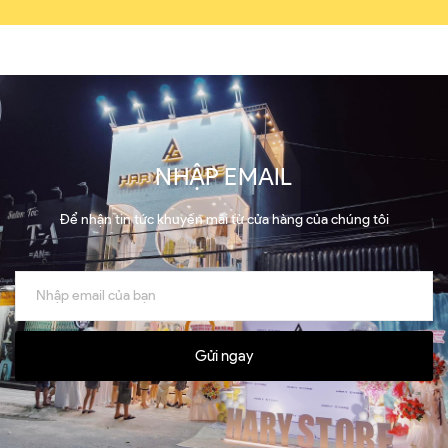
NHẬP EMAIL
Để nhận tin tức khuyến mãi từ cửa hàng của chúng tôi
Gửi ngay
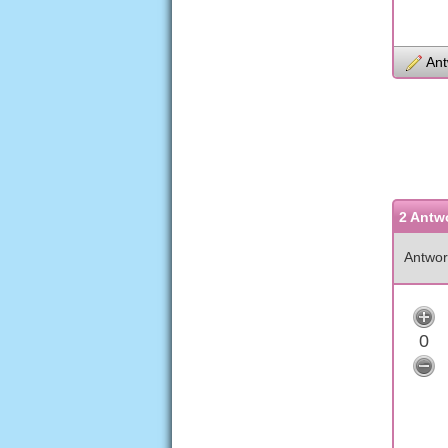
Ant
2 Antw
Antwor
0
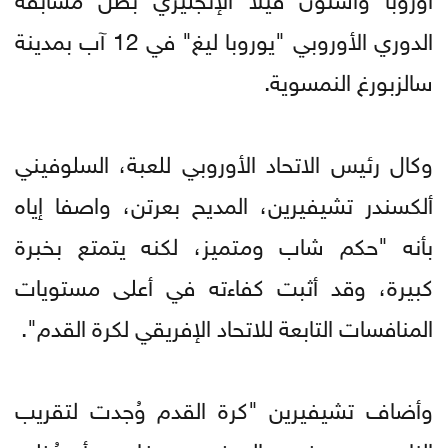
الدوري الأوروبي "يوروبا ليغ" في 12 آب بمدينة
سالزبورغ النمسوية.
وكال رئيس الاتحاد الأوروبي للعبة، السلوفيني
ألكسندر تشيفيرين، المديح بعرتن، واصفا إياه
بأنه "حكم شاب ومتميز، لكنه يتمتع بخبرة
كبيرة، وقد أثبت كفاءته في أعلى مستويات
المنافسات التابعة للاتحاد الإفريقي لكرة القدم".
وأضاف تشيفيرين "كرة القدم وُجدت لتقريب
الناس من بعضهم البعض، وويفا يريد أن يُظهر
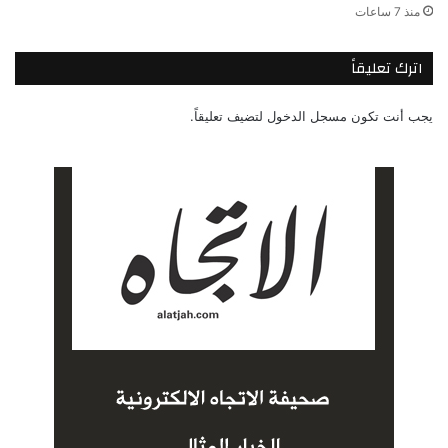
منذ 7 ساعات
اترك تعليقاً
يجب أنت تكون
مسجل الدخول
لتضيف تعليقاً.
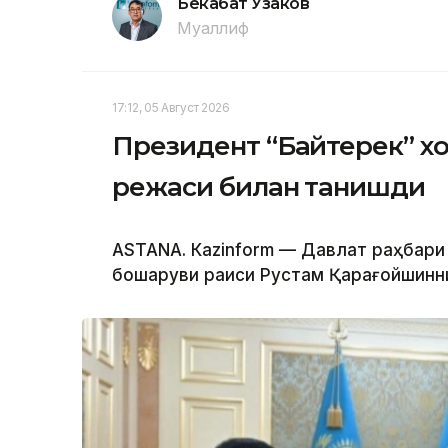
Бекабат Узаков
Муаллиф
17:12, 05 Август 2026
Президент “Байтерек” 
режаси билан танишди
ASTANА. Каzinform — Давлат раҳбари
бошқаруви раиси Рустам Қарағойшинни қ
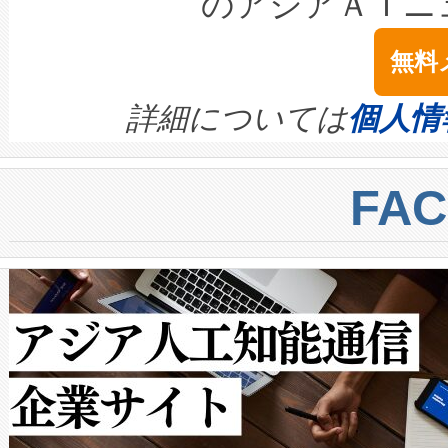
のアジアＡＩニ
は1535 nmレーザーを搭載
念は、現在データセンターが
ームを利用すれば、6,000万～
無料
イズの小径化を実現すること
ます。 Voltaiq provides a comple
きます。この効率性は、フェ
す。ノーマルモードでは、Avia
quality and reliability for AI da
詳細については
個人情
BESS stack to ensure battery qual
ートル先まで検出でき、これは
centers. Voltaiqは、a
トに対して約600メートルに
FA
からシステム統合、試運転、
では、反射率10％のターゲッ
クルの各段階のデータを監視
で向上し、最大検知距離は1,0
[…]
ットだけで最大1キロメートル
ルの変電所周囲を監視でき、
作業と点群処理を簡素化できま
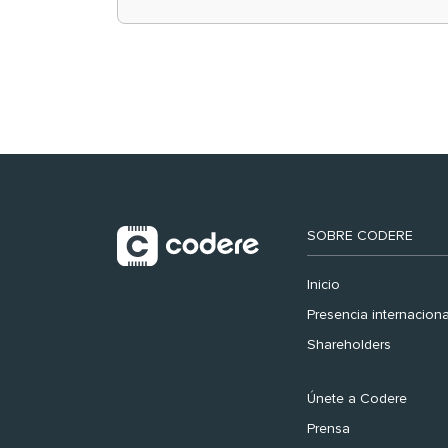
retail en España y
registra récord
histórico en el Mundial
SOBRE CODERE
Inicio
Presencia internaciona
Shareholders
Únete a Codere
Prensa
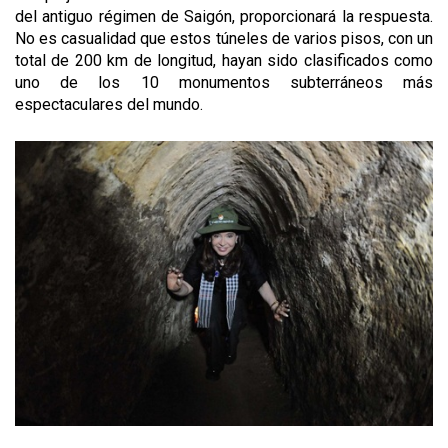
del antiguo régimen de Saigón, proporcionará la respuesta.
No es casualidad que estos túneles de varios pisos, con un
total de 200 km de longitud, hayan sido clasificados como
uno de los 10 monumentos subterráneos más
espectaculares del mundo.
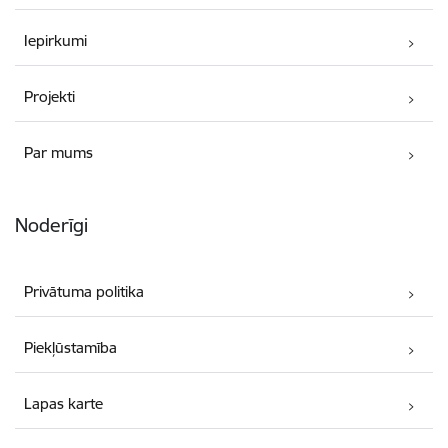
Iepirkumi
Projekti
Par mums
Noderīgi
Privātuma politika
Piekļūstamība
Lapas karte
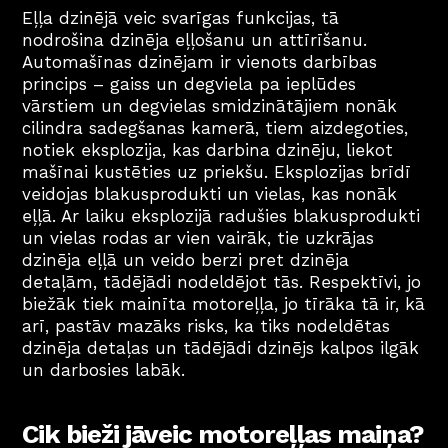
Eļļa dzinējā veic svarīgas funkcijas, tā 
nodrošina dzinēja eļļošanu un attīrīšanu. 
Automašīnas dzinējam ir vienots darbības 
princips – gaiss un degviela pa ieplūdes 
vārstiem un degvielas smidzinātājiem nonāk 
cilindra sadegšanas kamerā, tiem aizdegoties, 
notiek eksplozija, kas darbina dzinēju, liekot 
mašīnai kustēties uz priekšu. Eksplozijas brīdī 
veidojas blakusprodukti un vielas, kas nonāk 
eļļā. Ar laiku eksplozijā radušies blakusprodukti 
un vielas rodas ar vien vairāk, tie uzkrājas 
dzinēja eļļā un veido berzi pret dzinēja 
detaļām, tādējādi nodeldējot tās. Respektīvi, jo 
biežāk tiek mainīta motoreļļa, jo tīrāka tā ir, kā 
arī, pastāv mazāks risks, ka tiks nodeldētas 
dzinēja detaļas un tādējādi dzinējs kalpos ilgāk 
un darbosies labāk.
Cik bieži jāveic motoreļļas maiņa?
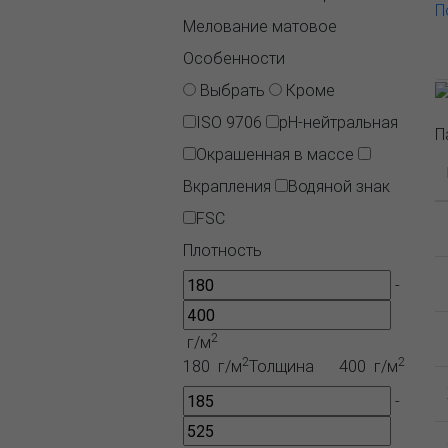
П
Мелование матовое
Особенности
Выбрать
Кроме
ISO 9706
pH-нейтральная
П
Окрашенная в массе
Вкрапления
Водяной знак
FSC
Плотность
-
2
г/м
2
2
180 г/м
Толщина
400 г/м
-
□ □ □ □
◆ EXERCISE DIRECTIONS
Write out the text of all the rows above again, switching "Shareholders" to "Accionistas" and keeping everything else the same. Leave the pictures out.

◆ RESPONSE TO THIS EXERCISE
NHẬP EMAIL
Để nhận tin tức khuyến mãi từ cửa hàng của chúng tôi
Gửi ngay
Ant
2 Antw
Antwor
0
الدوري الأوروبي "يوروبا ليغ" في 12 آب بمدينة
سالزبورغ النمسوية.
وكال رئيس الاتحاد الأوروبي للعبة، السلوفيني
ألكسندر تشيفيرين، المديح بعرتن، واصفا إياه
بأنه "حكم شاب ومتميز، لكنه يتمتع بخبرة
كبيرة، وقد أثبت كفاءته في أعلى مستويات
المنافسات التابعة للاتحاد الإفريقي لكرة القدم".
وأضاف تشيفيرين "كرة القدم وُجدت لتقريب
الناس من بعضهم البعض، وويفا يريد أن يُظهر
منذ 7 ساعات
اترك تعليقاً
يجب أنت تكون
مسجل الدخول
لتضيف تعليقاً.
Бекабат Узаков
Муаллиф
17:12, 05 Август 2026
Президент “Байтерек” 
режаси билан танишди
ASTANА. Каzinform — Давлат раҳбари
бошқаруви раиси Рустам Қарағойшинни қ
のアジアＡＩニ
は1535 nmレーザーを搭載
念は、現在データセンターが
ームを利用すれば、6,000万～
無料
イズの小径化を実現すること
ます。 Voltaiq provides a comple
きます。この効率性は、フェ
す。ノーマルモードでは、Avia
quality and reliability for AI da
詳細については
個人情
BESS stack to ensure battery qual
ートル先まで検出でき、これは
centers. Voltaiqは、a
トに対して約600メートルに
FA
からシステム統合、試運転、
では、反射率10％のターゲッ
クルの各段階のデータを監視
で向上し、最大検知距離は1,0
[…]
ットだけで最大1キロメートル
ルの変電所周囲を監視でき、
作業と点群処理を簡素化できま
retail en España y
registra récord
histórico en el Mundial
SOBRE CODERE
Inicio
Presencia internaciona
Accionistas
Únete a Codere
Prensa
del antiguo régimen de Saigón, proporcionará la respuesta.
No es casualidad que estos túneles de varios pisos, con un
total de 200 km de longitud, hayan sido clasificados como
uno de los 10 monumentos subterráneos más
espectaculares del mundo.
Iepirkumi
Projekti
Par mums
Noderīgi
Privātuma politika
Piekļūstamība
Lapas karte
Eļļa dzinējā veic svarīgas funkcijas, tā 
nodrošina dzinēja eļļošanu un attīrīšanu. 
Automašīnas dzinējam ir vienots darbības 
princips – gaiss un degviela pa ieplūdes 
vārstiem un degvielas smidzinātājiem nonāk 
cilindra sadegšanas kamerā, tiem aizdegoties, 
notiek eksplozija, kas darbina dzinēju, liekot 
mašīnai kustēties uz priekšu. Eksplozijas brīdī 
veidojas blakusprodukti un vielas, kas nonāk 
eļļā. Ar laiku eksplozijā radušies blakusprodukti 
un vielas rodas ar vien vairāk, tie uzkrājas 
dzinēja eļļā un veido berzi pret dzinēja 
detaļām, tādējādi nodeldējot tās. Respektīvi, jo 
biežāk tiek mainīta motoreļļa, jo tīrāka tā ir, kā 
arī, pastāv mazāks risks, ka tiks nodeldētas 
dzinēja detaļas un tādējādi dzinējs kalpos ilgāk 
un darbosies labāk.
Cik bieži jāveic motoreļļas maiņa?
П
Мелование матовое
Особенности
Выбрать
Кроме
ISO 9706
pH-нейтральная
П
Окрашенная в массе
Вкрапления
Водяной знак
FSC
Плотность
-
2
г/м
2
2
180 г/м
Толщина
400 г/м
-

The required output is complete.